### Material for the task

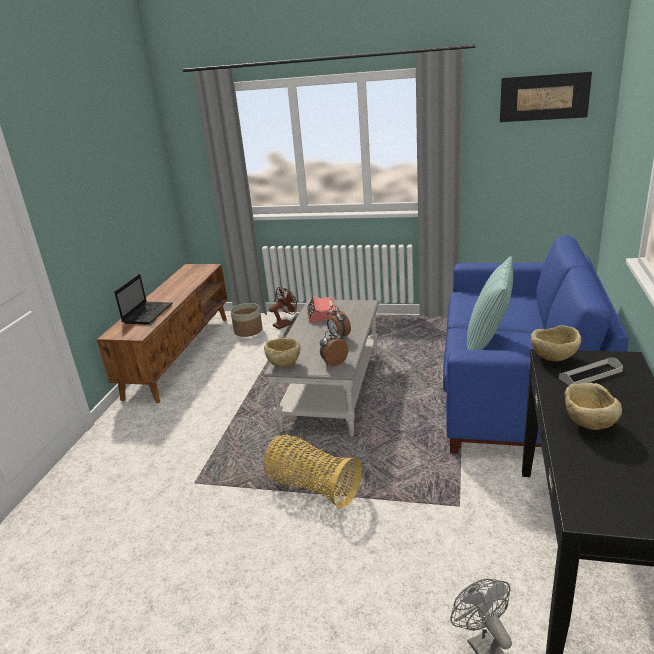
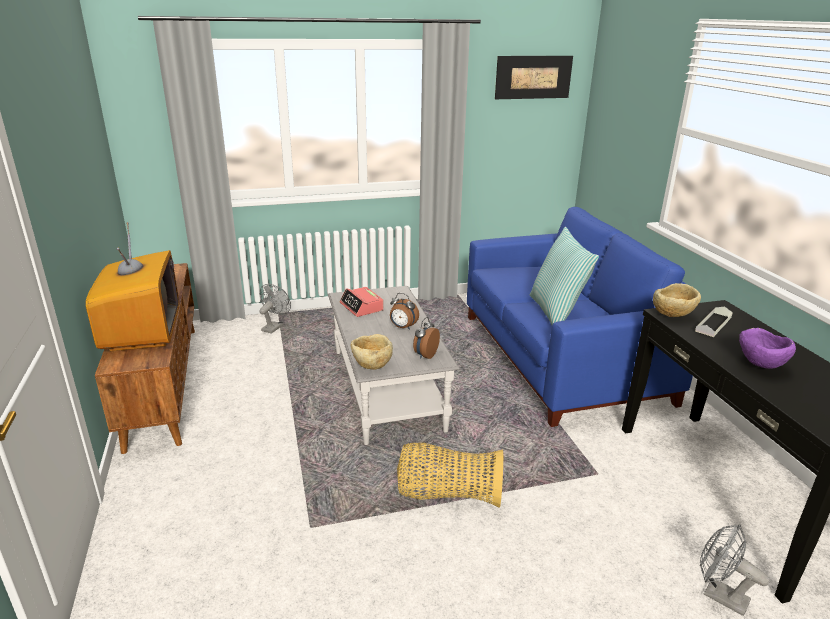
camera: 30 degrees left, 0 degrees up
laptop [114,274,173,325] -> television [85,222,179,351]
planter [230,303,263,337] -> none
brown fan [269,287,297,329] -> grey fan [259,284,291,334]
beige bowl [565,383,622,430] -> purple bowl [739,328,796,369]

### What is expected
Give back the lines of the listing from the one with "brown fan [269,287,297,329]" through the end, both included, exactly as written and with nothing added.

### Solution
brown fan [269,287,297,329] -> grey fan [259,284,291,334]
beige bowl [565,383,622,430] -> purple bowl [739,328,796,369]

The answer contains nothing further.